Top of Data for this task
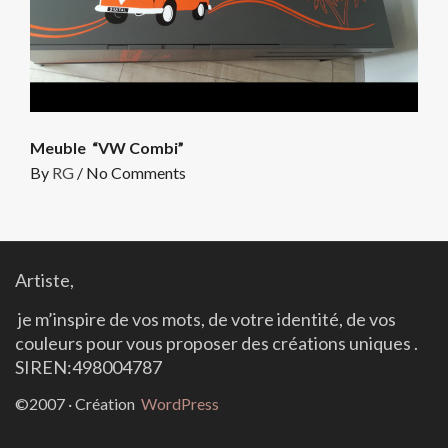
Meuble “VW Combi”
By
RG
/
No Comments
Artiste,
j
e
m’inspire de vos mots, de votre identité, de vos
couleurs
pour vous proposer des créations uniques .
SIREN:498004787
©2007 · Création
WordPress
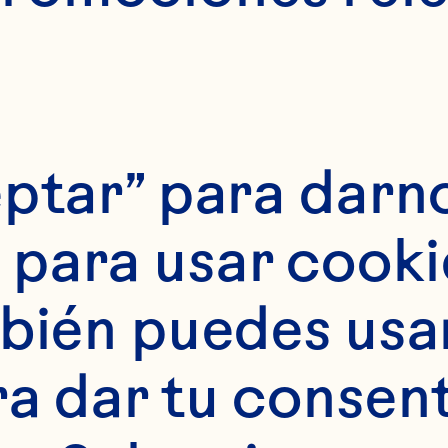
zo audaz. Hoy en
 de granjeros ma
ptar” para darno
spíritu revolucion
para usar cookie
bién puedes usar 
ra dar tu consent
 A Nuestros Gr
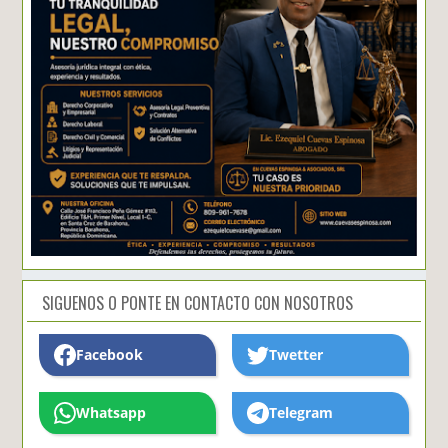
SIGUENOS O PONTE EN CONTACTO CON NOSOTROS
Facebook
Twetter
Whatsapp
Telegram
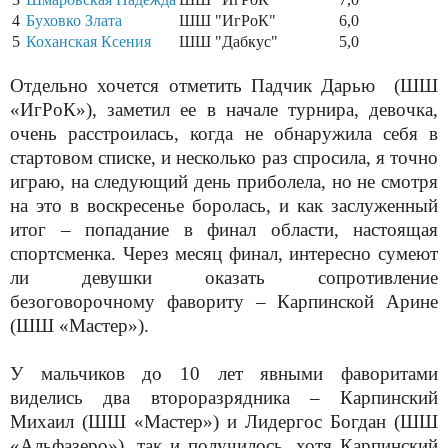
4
Буховко Злата
ШШ "ИгРоК"
6,0
5
Коханская Ксения
ШШ "Дабкус"
5,0
Отдельно хочется отметить Падчик Дарью
(ШШ
«ИгРоК»), заметил ее в начале турнира, девочка,
очень расстроилась, когда не обнаружила себя в
стартовом списке, и несколько раз спросила, я точно
играю, на следующий день приболела, но не смотря
на это в воскресенье боролась, и как заслуженный
итог – попадание в финал области, настоящая
спортсменка. Через месяц финал, интересно сумеют
ли девушки оказать сопротивление
безоговорочному фавориту – Карпинской Арине
(ШШ «Мастер»).
У мальчиков до 10 лет явными фаворитами
виделись два второразрядника – Карпинский
Михаил (ШШ «Мастер») и Лидергос Богдан (ШШ
«Альфазеро»), так и получилось, хотя Карпинский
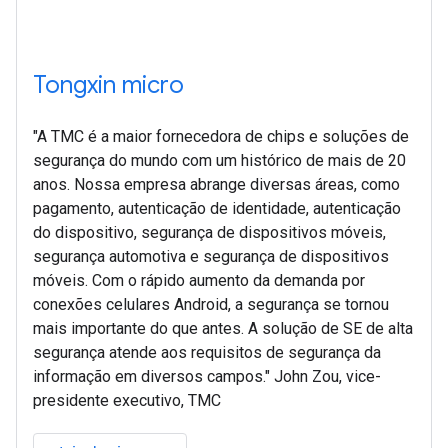
Tongxin micro
"A TMC é a maior fornecedora de chips e soluções de
segurança do mundo com um histórico de mais de 20
anos. Nossa empresa abrange diversas áreas, como
pagamento, autenticação de identidade, autenticação
do dispositivo, segurança de dispositivos móveis,
segurança automotiva e segurança de dispositivos
móveis. Com o rápido aumento da demanda por
conexões celulares Android, a segurança se tornou
mais importante do que antes. A solução de SE de alta
segurança atende aos requisitos de segurança da
informação em diversos campos." John Zou, vice-
presidente executivo, TMC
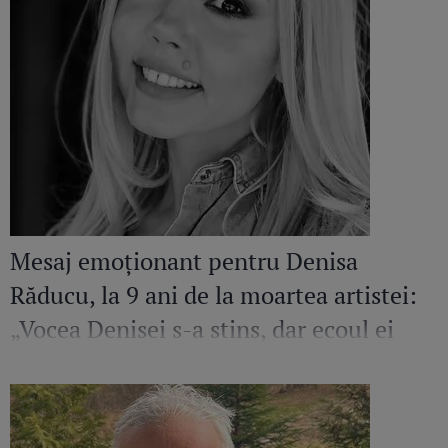
Mesaj emoționant pentru Denisa
Răducu, la 9 ani de la moartea artistei:
„Vocea Denisei s-a stins, dar ecoul ei
continuă să răsune”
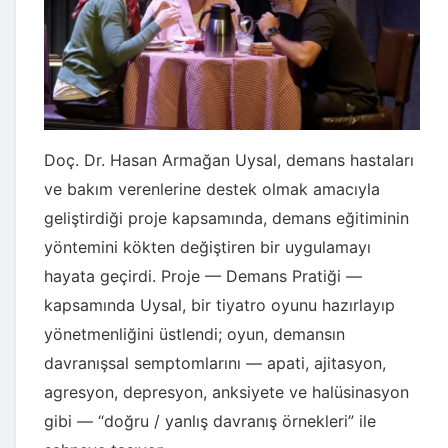
Doç. Dr. Hasan Armağan Uysal, demans hastaları
ve bakım verenlerine destek olmak amacıyla
geliştirdiği proje kapsamında, demans eğitiminin
yöntemini kökten değiştiren bir uygulamayı
hayata geçirdi. Proje — Demans Pratiği —
kapsamında Uysal, bir tiyatro oyunu hazırlayıp
yönetmenliğini üstlendi; oyun, demansın
davranışsal semptomlarını — apati, ajitasyon,
agresyon, depresyon, anksiyete ve halüsinasyon
gibi — “doğru / yanlış davranış örnekleri” ile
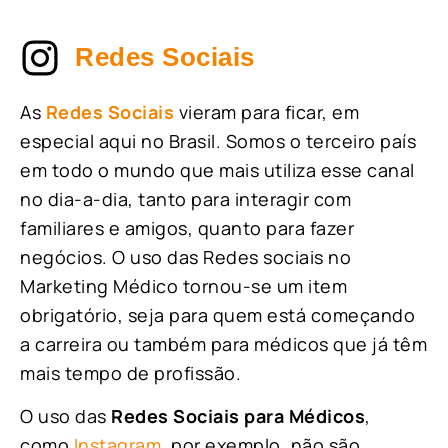
Redes Sociais
As
Redes Sociais
vieram para ficar, em
especial aqui no Brasil. Somos o terceiro país
em todo o mundo que mais utiliza esse canal
no dia-a-dia, tanto para interagir com
familiares e amigos, quanto para fazer
negócios. O uso das Redes sociais no
Marketing Médico tornou-se um item
obrigatório, seja para quem está começando
a carreira ou também para médicos que já têm
mais tempo de profissão.
O uso das
Redes Sociais para Médicos
,
como
Instagram
, por exemplo, não são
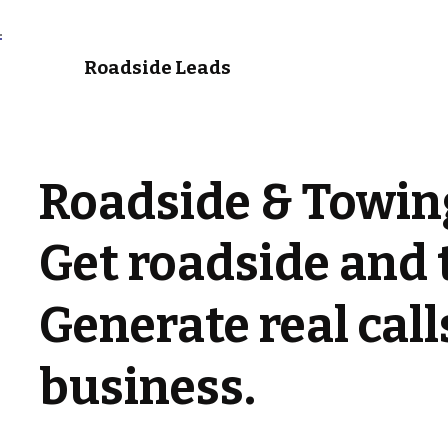
Roadside Leads
Roadside & Towing
Get roadside and 
Generate real cal
business.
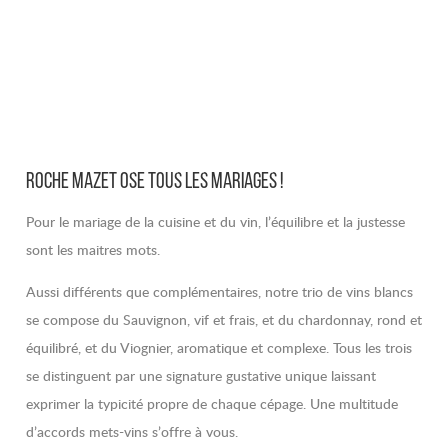
ROCHE MAZET OSE TOUS LES MARIAGES !
Pour le mariage de la cuisine et du vin, l’équilibre et la justesse
sont les maitres mots.
Aussi différents que complémentaires, notre trio de vins blancs
se compose du Sauvignon, vif et frais, et du chardonnay, rond et
équilibré, et du Viognier, aromatique et complexe. Tous les trois
se distinguent par une signature gustative unique laissant
exprimer la typicité propre de chaque cépage. Une multitude
d’accords mets-vins s’offre à vous.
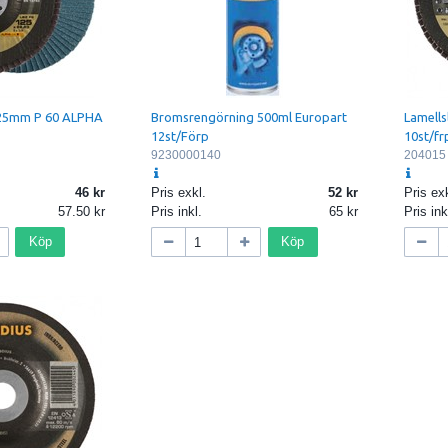
 125mm P 60 ALPHA
Bromsrengörning 500ml Europart
Lamell
12st/Förp
10st/fr
9230000140
204015
46
Pris exkl.
52
Pris exk
57.50
Pris inkl.
65
Pris ink
Köp
Köp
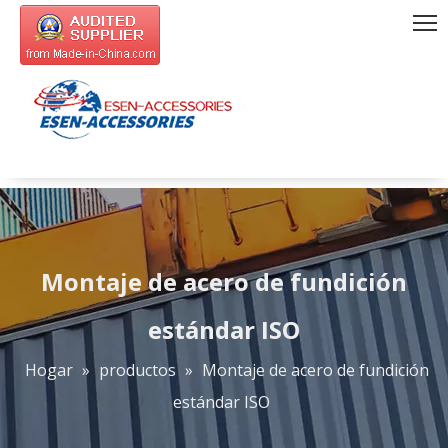
Montaje de acero de fundición
estándar ISO
Hogar
»
productos
»
Montaje de acero de fundición
estándar ISO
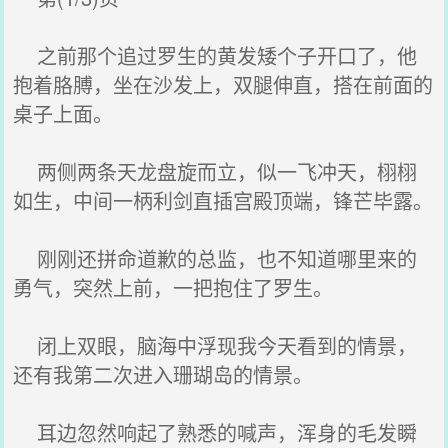
之前那个追过罗生的黄发矮个子开口了，他
抱着胳膊，坐在沙发上，双腿伸直，搭在前面的
桌子上面。
两侧两条天龙盘旋而立，似一飞冲天，栩栩
如生，中间一柄利剑直插宫殿顶端，锋芒毕露。
刚刚还拼命道歉的总监，也不知道哪里来的
勇气，突然上前，一把抱住了罗生。
闭上双眼，脑海中浮现我今天看到的情景，
还有我第二次进入珊瑚岛的情景。
耳边忽然响起了熟悉的喊声，浑身的毛发瞬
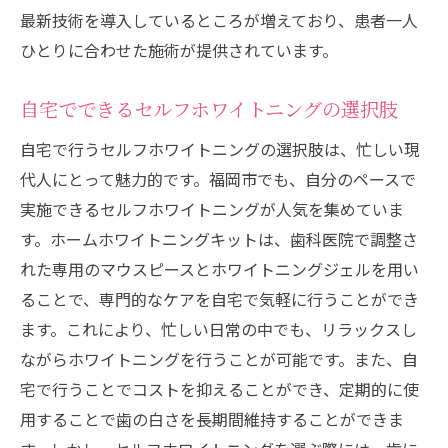
最新技術を導入しているところが増えており、患者一人
ひとりに合わせた施術が提供されています。
自宅でできるセルフホワイトニングの選択肢
自宅で行うセルフホワイトニングの選択肢は、忙しい現
代人にとって魅力的です。福岡市でも、自分のペースで
実施できるセルフホワイトニングが人気を集めていま
す。ホームホワイトニングキットは、歯科医院で調整さ
れた専用のマウスピースとホワイトニングジェルを用い
ることで、専門的なケアを自宅で気軽に行うことができ
ます。これにより、忙しい日常の中でも、リラックスし
ながらホワイトニングを行うことが可能です。また、自
宅で行うことでコストを抑えることができ、定期的に使
用することで歯の白さを長期間維持することができま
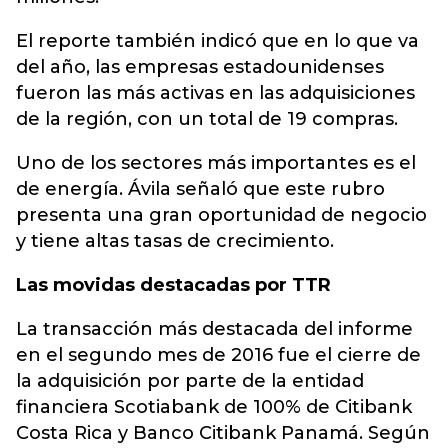
El reporte también indicó que en lo que va
del año, las empresas estadounidenses
fueron las más activas en las adquisiciones
de la región, con un total de 19 compras.
Uno de los sectores más importantes es el
de energía. Ávila señaló que este rubro
presenta una gran oportunidad de negocio
y tiene altas tasas de crecimiento.
Las movidas destacadas por TTR
La transacción más destacada del informe
en el segundo mes de 2016 fue el cierre de
la adquisición por parte de la entidad
financiera Scotiabank de 100% de Citibank
Costa Rica y Banco Citibank Panamá. Según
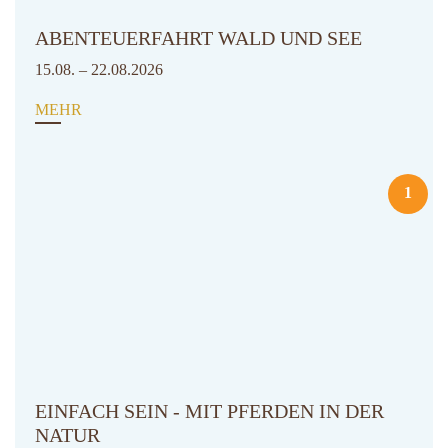
ABENTEUERFAHRT WALD UND SEE
15.08. – 22.08.2026
MEHR
1
EINFACH SEIN - MIT PFERDEN IN DER
NATUR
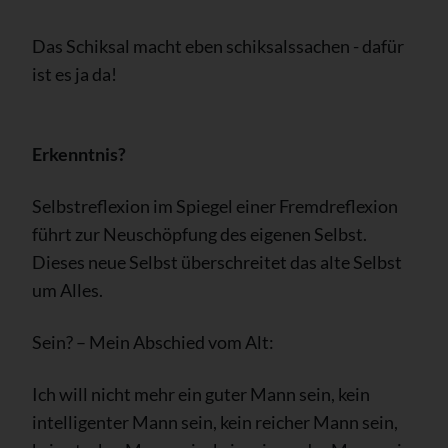
Das Schiksal macht eben schiksalssachen - dafür
ist es ja da!
Erkenntnis?
Selbstreflexion im Spiegel einer Fremdreflexion
führt zur Neuschöpfung des eigenen Selbst.
Dieses neue Selbst überschreitet das alte Selbst
um Alles.
Sein? – Mein Abschied vom Alt:
Ich will nicht mehr ein guter Mann sein, kein
intelligenter Mann sein, kein reicher Mann sein,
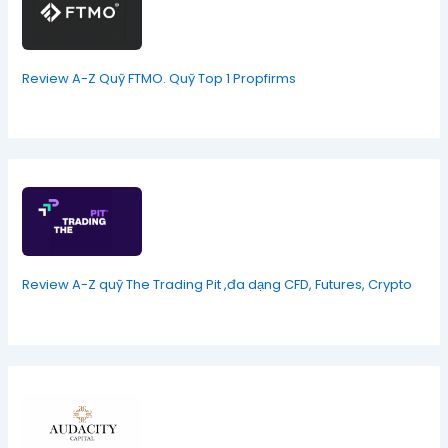
Review A-Z Quỹ FTMO. Quỹ Top 1 Propfirms
Review A-Z quỹ The Trading Pit ,đa dạng CFD, Futures, Crypto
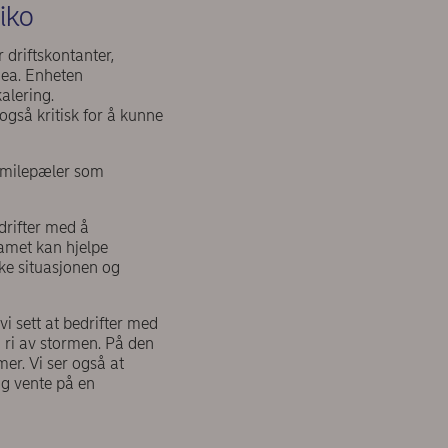
siko
 driftskontanter,
dea. Enheten
alering.
også kritisk for å kunne
å milepæler som
drifter med å
eamet kan hjelpe
ke situasjonen og
i sett at bedrifter med
å ri av stormen. På den
er. Vi ser også at
og vente på en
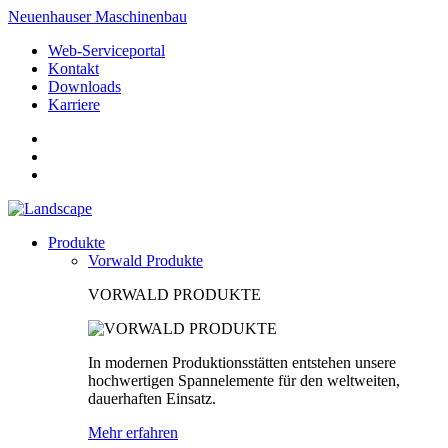
Neuenhauser Maschinenbau
Web-Serviceportal
Kontakt
Downloads
Karriere
Produkte
Vorwald Produkte
VORWALD PRODUKTE
In modernen Produktionsstätten entstehen unsere
hochwertigen Spannelemente für den weltweiten,
dauerhaften Einsatz.
Mehr erfahren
Bottom of Data for this task
Can you reproduce every line of the listing above word for word, leaving the pictures out of your answer?

Meuble “VW Combi”
By
RG
/
No Comments
Artiste,
j
e
m’inspire de vos mots, de votre identité, de vos
couleurs
pour vous proposer des créations uniques .
SIREN:498004787
©2007 · Création
WordPress
zo audaz. Hoy en
 de granjeros ma
ptar” para darno
spíritu revolucion
para usar cookie
bién puedes usar 
ra dar tu consent
 A Nuestros Gr
SIGUENOS O PONTE EN CONTACTO CON NOSOTROS
Facebook
Twetter
Whatsapp
Telegram
4
Буховко Злата
ШШ "ИгРоК"
6,0
5
Коханская Ксения
ШШ "Дабкус"
5,0
Отдельно хочется отметить Падчик Дарью
(ШШ
«ИгРоК»), заметил ее в начале турнира, девочка,
очень расстроилась, когда не обнаружила себя в
стартовом списке, и несколько раз спросила, я точно
играю, на следующий день приболела, но не смотря
на это в воскресенье боролась, и как заслуженный
итог – попадание в финал области, настоящая
спортсменка. Через месяц финал, интересно сумеют
ли девушки оказать сопротивление
безоговорочному фавориту – Карпинской Арине
(ШШ «Мастер»).
У мальчиков до 10 лет явными фаворитами
виделись два второразрядника – Карпинский
Михаил (ШШ «Мастер») и Лидергос Богдан (ШШ
«Альфазеро»), так и получилось, хотя Карпинский
Tongxin micro
"A TMC é a maior fornecedora de chips e soluções de
segurança do mundo com um histórico de mais de 20
anos. Nossa empresa abrange diversas áreas, como
pagamento, autenticação de identidade, autenticação
do dispositivo, segurança de dispositivos móveis,
segurança automotiva e segurança de dispositivos
móveis. Com o rápido aumento da demanda por
conexões celulares Android, a segurança se tornou
mais importante do que antes. A solução de SE de alta
segurança atende aos requisitos de segurança da
informação em diversos campos." John Zou, vice-
presidente executivo, TMC
Mesaj emoționant pentru Denisa
Răducu, la 9 ani de la moartea artistei:
„Vocea Denisei s-a stins, dar ecoul ei
continuă să răsune”
Doç. Dr. Hasan Armağan Uysal, demans hastaları
ve bakım verenlerine destek olmak amacıyla
geliştirdiği proje kapsamında, demans eğitiminin
yöntemini kökten değiştiren bir uygulamayı
hayata geçirdi. Proje — Demans Pratiği —
kapsamında Uysal, bir tiyatro oyunu hazırlayıp
yönetmenliğini üstlendi; oyun, demansın
davranışsal semptomlarını — apati, ajitasyon,
agresyon, depresyon, anksiyete ve halüsinasyon
gibi — “doğru / yanlış davranış örnekleri” ile
Redes Sociais
As
Redes Sociais
vieram para ficar, em
especial aqui no Brasil. Somos o terceiro país
em todo o mundo que mais utiliza esse canal
no dia-a-dia, tanto para interagir com
familiares e amigos, quanto para fazer
negócios. O uso das Redes sociais no
Marketing Médico tornou-se um item
obrigatório, seja para quem está começando
a carreira ou também para médicos que já têm
mais tempo de profissão.
O uso das
Redes Sociais para Médicos
,
como
Instagram
, por exemplo, não são
Roadside Leads
Roadside & Towing
Get roadside and 
Generate real cal
business.
ROCHE MAZET OSE TOUS LES MARIAGES !
Pour le mariage de la cuisine et du vin, l’équilibre et la justesse
sont les maitres mots.
Aussi différents que complémentaires, notre trio de vins blancs
se compose du Sauvignon, vif et frais, et du chardonnay, rond et
équilibré, et du Viognier, aromatique et complexe. Tous les trois
se distinguent par une signature gustative unique laissant
exprimer la typicité propre de chaque cépage. Une multitude
d’accords mets-vins s’offre à vous.
 125mm P 60 ALPHA
Bromsrengörning 500ml Europart
Lamell
12st/Förp
10st/fr
9230000140
204015
46
Pris exkl.
52
Pris exk
57.50
Pris inkl.
65
Pris ink
Köp
Köp
Montaje de acero de fundición
estándar ISO
Hogar
»
productos
»
Montaje de acero de fundición
estándar ISO
之前那个追过罗生的黄发矮个子开口了，他
抱着胳膊，坐在沙发上，双腿伸直，搭在前面的
桌子上面。
两侧两条天龙盘旋而立，似一飞冲天，栩栩
如生，中间一柄利剑直插宫殿顶端，锋芒毕露。
刚刚还拼命道歉的总监，也不知道哪里来的
勇气，突然上前，一把抱住了罗生。
闭上双眼，脑海中浮现我今天看到的情景，
还有我第二次进入珊瑚岛的情景。
耳边忽然响起了熟悉的喊声，浑身的毛发瞬
最新技術を導入しているところが増えており、患者一人
ひとりに合わせた施術が提供されています。
自宅でできるセルフホワイトニングの選択肢
自宅で行うセルフホワイトニングの選択肢は、忙しい現
代人にとって魅力的です。福岡市でも、自分のペースで
実施できるセルフホワイトニングが人気を集めていま
す。ホームホワイトニングキットは、歯科医院で調整さ
れた専用のマウスピースとホワイトニングジェルを用い
ることで、専門的なケアを自宅で気軽に行うことができ
ます。これにより、忙しい日常の中でも、リラックスし
ながらホワイトニングを行うことが可能です。また、自
宅で行うことでコストを抑えることができ、定期的に使
用することで歯の白さを長期間維持することができま
El reporte también indicó que en lo que va
del año, las empresas estadounidenses
fueron las más activas en las adquisiciones
de la región, con un total de 19 compras.
Uno de los sectores más importantes es el
de energía. Ávila señaló que este rubro
presenta una gran oportunidad de negocio
y tiene altas tasas de crecimiento.
Las movidas destacadas por TTR
La transacción más destacada del informe
en el segundo mes de 2016 fue el cierre de
la adquisición por parte de la entidad
financiera Scotiabank de 100% de Citibank
Costa Rica y Banco Citibank Panamá. Según
ABENTEUERFAHRT WALD UND SEE
15.08. – 22.08.2026
MEHR
1
EINFACH SEIN - MIT PFERDEN IN DER
NATUR
Das Schiksal macht eben schiksalssachen - dafür
ist es ja da!
Erkenntnis?
Selbstreflexion im Spiegel einer Fremdreflexion
führt zur Neuschöpfung des eigenen Selbst.
Dieses neue Selbst überschreitet das alte Selbst
um Alles.
Sein? – Mein Abschied vom Alt:
Ich will nicht mehr ein guter Mann sein, kein
intelligenter Mann sein, kein reicher Mann sein,
Review A-Z Quỹ FTMO. Quỹ Top 1 Propfirms
Review A-Z quỹ The Trading Pit ,đa dạng CFD, Futures, Crypto
siko
 driftskontanter,
dea. Enheten
alering.
også kritisk for å kunne
å milepæler som
drifter med å
eamet kan hjelpe
ke situasjonen og
i sett at bedrifter med
å ri av stormen. På den
er. Vi ser også at
og vente på en
Neuenhauser Maschinenbau
Web-Serviceportal
Kontakt
Downloads
Karriere
Produkte
Vorwald Produkte
VORWALD PRODUKTE
In modernen Produktionsstätten entstehen unsere
hochwertigen Spannelemente für den weltweiten,
dauerhaften Einsatz.
Mehr erfahren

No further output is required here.